What I’m saying is, I know how deeply you are invested. I know that you think that they need you. They love you. Maybe you have children in there. Or parents (remember, Elrond was my “adoptive father,” and my secret name, Elhorian, supposedly meant “adopted daughter of the elves”). Or dear, dear friends you are afraid to lose. And the bond you must feel with the other believers – there is nothing like it. I know. Diamond, Little Sam and I have talked about that, and we still feel that connection to each other. All of us felt it.
I know he’s made you believe you’ve seen things that no one else did. Little Sam and I both believed we’d seen a river run backwards. All three of us believed in the “Valar,” the “gods” from Lord of the Rings – and we believed we had seen evidence of them, such as the wind stopping when Andy told it to stop. When you want to believe as badly as we did, you can see things you wouldn’t otherwise. We never really used any drugs (although Andy would get completely puking-everywhere-trashed every time we had alcohol, which was rare), but once or twice he produced a joint from somewhere, then spent the entire time telling me what I was seeing “with my defenses down.”
All along, way deep inside, there was doubt. Tiny, niggling seeds of doubt that I pushed aside when I heard them, or chose to ignore. When I looked deep inside myself, I believed more than anything that this life was better than the one I’d left behind. I could not bear the thought of going back to my boring, bland life in front of a computer with nothing to feel, nothing to do. I sneered at “normal” people, who watched TV and went to work and never did anything that changed the foundation of the world. I couldn’t imagine living like that.
It turns out that the life I have after being with Andy is nothing like the gray, bland life I’d left behind. Yes, I watch TV and relax. No, I’m no longer on world-changing missions. Because once I let go of the fantasy, once I said no more, I realized I hadn’t been changing the world.

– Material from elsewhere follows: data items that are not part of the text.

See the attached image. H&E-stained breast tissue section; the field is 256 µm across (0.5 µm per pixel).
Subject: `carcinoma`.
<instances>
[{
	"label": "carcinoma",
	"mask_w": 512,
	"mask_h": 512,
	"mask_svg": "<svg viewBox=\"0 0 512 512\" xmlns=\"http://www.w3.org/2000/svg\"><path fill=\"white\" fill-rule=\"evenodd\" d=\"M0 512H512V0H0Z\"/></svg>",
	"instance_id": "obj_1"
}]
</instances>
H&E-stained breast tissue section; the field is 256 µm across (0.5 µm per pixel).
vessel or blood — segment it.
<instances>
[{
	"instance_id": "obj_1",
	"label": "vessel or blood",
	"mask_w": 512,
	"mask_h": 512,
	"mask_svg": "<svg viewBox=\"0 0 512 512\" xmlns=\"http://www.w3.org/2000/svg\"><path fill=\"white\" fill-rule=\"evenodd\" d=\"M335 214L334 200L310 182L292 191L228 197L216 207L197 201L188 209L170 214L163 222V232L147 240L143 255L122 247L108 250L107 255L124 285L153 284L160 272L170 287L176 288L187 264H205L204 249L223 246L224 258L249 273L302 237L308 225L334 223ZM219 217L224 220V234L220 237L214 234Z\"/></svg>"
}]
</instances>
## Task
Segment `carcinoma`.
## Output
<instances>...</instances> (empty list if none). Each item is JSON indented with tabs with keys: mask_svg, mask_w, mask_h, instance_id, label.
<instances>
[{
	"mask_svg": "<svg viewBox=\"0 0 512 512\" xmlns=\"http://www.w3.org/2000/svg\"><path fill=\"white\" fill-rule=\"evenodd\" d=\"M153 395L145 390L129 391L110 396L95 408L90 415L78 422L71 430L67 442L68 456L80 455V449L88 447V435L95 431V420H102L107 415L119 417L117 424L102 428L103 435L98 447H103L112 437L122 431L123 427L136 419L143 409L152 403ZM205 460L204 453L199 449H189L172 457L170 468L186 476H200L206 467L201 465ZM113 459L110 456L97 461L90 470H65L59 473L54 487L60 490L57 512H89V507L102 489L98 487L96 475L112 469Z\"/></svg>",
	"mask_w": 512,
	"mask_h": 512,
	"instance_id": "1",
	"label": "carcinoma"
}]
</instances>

I was playing pretend with someone who was using me to perpetuate his own imaginary world. All the tears I wept. All the sleep I lost. All the anguish. All the fear. The triumphs. The failings. None of it mattered after all. It was the greatest, most agonizing loss I’d faced in my life, and I had no one left in my life to turn to. Andy was my father, brother, child, lover and friend, and leaving him took me to the lowest I’d ever imagined.
But then. Then I learned that the stakes are not what he claimed. I am not single-handedly responsible for the fate of worlds. Multiple worlds – the undying land, the ghost cities, the alternate timeline in 1944, the children I adopted…None of it. It was the greatest burden I’d ever bourne. Having it lifted from my shoulders is indescribably freeing. I am able to enjoy the dailiness of my life so much more, because if I make a mistake? It’s ok. I won’t be punished for it.
I don’t know if any of this will matter to you. I don’t know if you’ll brush it off and cling tighter to him. I don’t know if you’ll even read it. But maybe someday, if you do leave, you’ll remember that this is here. You’ll remember that other people went through what you are going through. You don’t have to depend on him for all your needs. There are people who will listen to you, believe you, and not persecute you for what you embraced. It’s safe out here, it’s real out here, and you can be free of this. Life is so much better on the other side.